- _How to complete this task_
In the entries below, which lines run from the one containing "Meeting Hall: Slyt 3" to the one containing "Engineering, Romania |"? Copy exactly those lines, ends included, and no others.
++++ Data for this task
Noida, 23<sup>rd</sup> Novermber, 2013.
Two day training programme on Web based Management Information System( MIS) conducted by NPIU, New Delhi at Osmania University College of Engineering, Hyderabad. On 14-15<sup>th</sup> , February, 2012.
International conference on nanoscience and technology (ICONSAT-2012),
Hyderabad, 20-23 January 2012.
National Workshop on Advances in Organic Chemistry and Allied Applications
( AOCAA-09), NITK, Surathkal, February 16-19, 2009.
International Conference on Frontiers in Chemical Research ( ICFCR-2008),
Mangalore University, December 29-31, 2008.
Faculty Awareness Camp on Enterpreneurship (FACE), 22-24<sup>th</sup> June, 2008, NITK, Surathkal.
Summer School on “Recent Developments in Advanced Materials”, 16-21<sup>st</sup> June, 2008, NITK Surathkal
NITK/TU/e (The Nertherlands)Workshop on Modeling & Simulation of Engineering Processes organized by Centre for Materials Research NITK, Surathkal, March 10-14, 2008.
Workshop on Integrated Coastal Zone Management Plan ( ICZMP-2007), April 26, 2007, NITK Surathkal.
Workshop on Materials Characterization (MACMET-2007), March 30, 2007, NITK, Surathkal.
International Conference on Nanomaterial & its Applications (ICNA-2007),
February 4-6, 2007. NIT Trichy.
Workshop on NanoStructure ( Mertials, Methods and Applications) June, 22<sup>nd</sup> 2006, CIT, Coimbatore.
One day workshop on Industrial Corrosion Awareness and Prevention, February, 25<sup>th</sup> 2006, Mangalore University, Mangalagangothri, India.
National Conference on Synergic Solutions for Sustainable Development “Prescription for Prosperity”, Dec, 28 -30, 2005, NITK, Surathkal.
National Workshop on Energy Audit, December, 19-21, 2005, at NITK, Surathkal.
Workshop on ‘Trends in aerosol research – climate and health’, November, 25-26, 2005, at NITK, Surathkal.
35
++++++++
++++ Data for this task
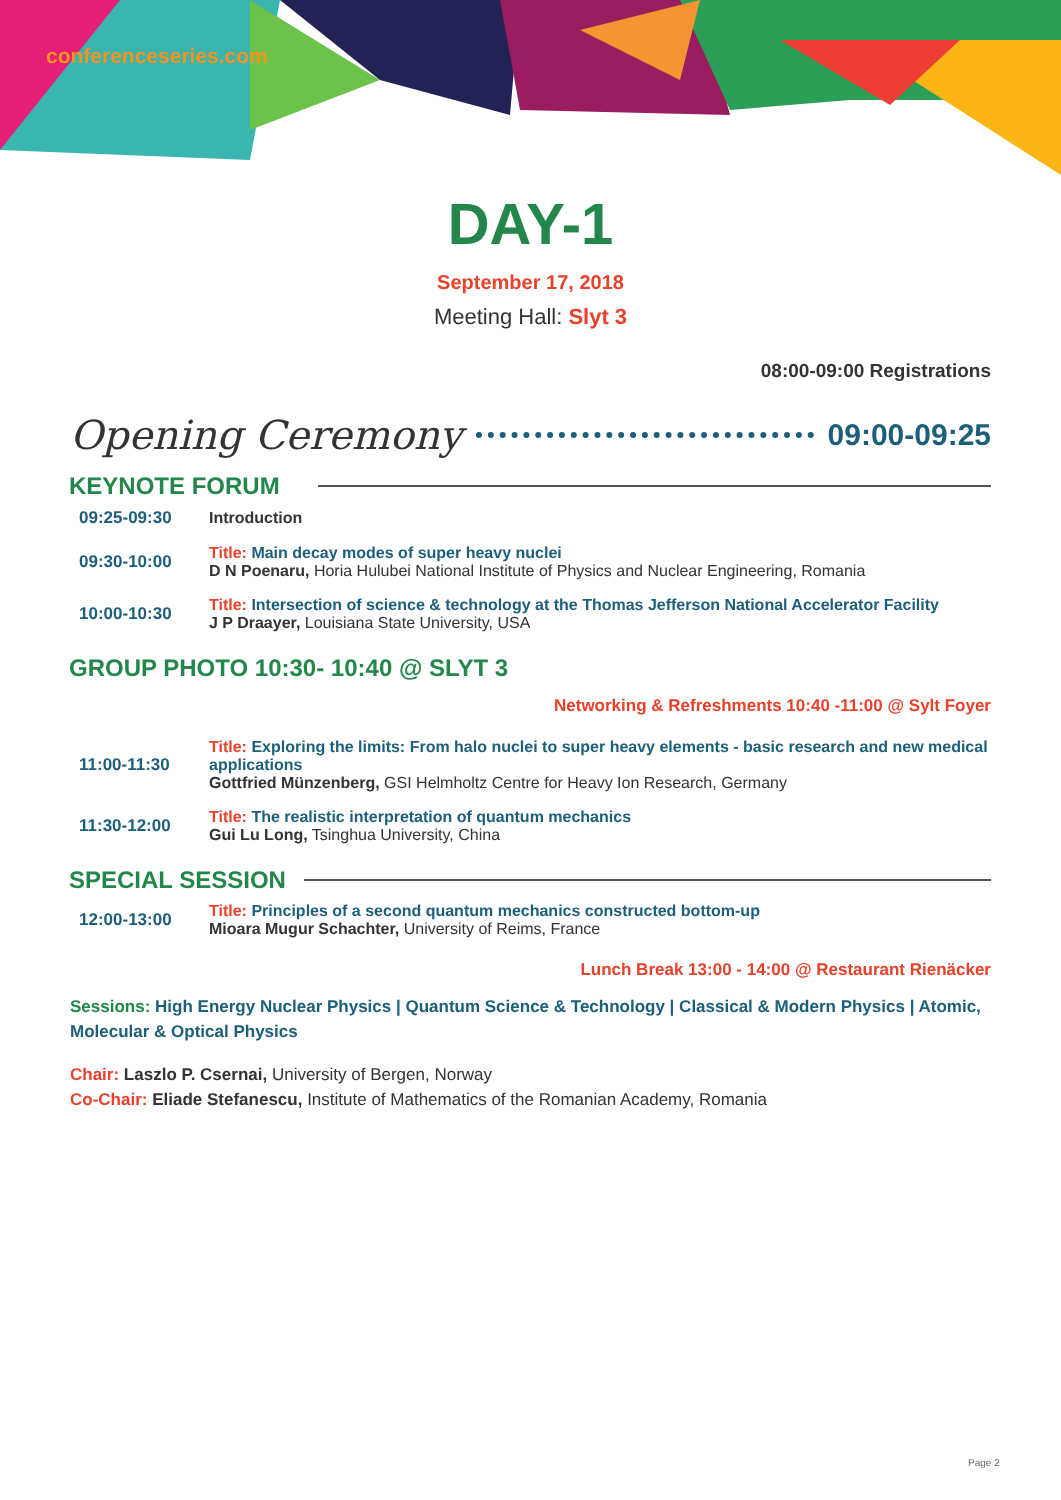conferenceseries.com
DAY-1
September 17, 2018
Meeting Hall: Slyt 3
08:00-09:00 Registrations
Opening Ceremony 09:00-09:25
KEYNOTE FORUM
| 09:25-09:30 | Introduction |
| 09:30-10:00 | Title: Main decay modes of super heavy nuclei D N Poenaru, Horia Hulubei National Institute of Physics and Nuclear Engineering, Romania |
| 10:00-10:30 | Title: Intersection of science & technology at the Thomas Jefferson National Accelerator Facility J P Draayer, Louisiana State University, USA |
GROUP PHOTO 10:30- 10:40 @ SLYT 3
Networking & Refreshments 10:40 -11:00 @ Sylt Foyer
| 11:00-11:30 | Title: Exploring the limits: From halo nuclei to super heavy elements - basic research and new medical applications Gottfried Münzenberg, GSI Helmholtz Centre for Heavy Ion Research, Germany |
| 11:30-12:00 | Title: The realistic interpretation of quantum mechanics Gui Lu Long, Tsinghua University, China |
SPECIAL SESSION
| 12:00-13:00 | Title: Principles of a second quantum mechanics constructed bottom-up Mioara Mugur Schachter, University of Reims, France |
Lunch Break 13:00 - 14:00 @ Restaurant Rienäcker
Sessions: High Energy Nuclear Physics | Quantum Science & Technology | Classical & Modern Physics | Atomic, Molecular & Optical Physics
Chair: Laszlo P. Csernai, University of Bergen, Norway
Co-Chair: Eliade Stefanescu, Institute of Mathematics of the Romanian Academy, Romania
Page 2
++++++++
- _Your solution_
Meeting Hall: Slyt 3
08:00-09:00 Registrations
Opening Ceremony 09:00-09:25
KEYNOTE FORUM
| 09:25-09:30 | Introduction |
| 09:30-10:00 | Title: Main decay modes of super heavy nuclei D N Poenaru, Horia Hulubei National Institute of Physics and Nuclear Engineering, Romania |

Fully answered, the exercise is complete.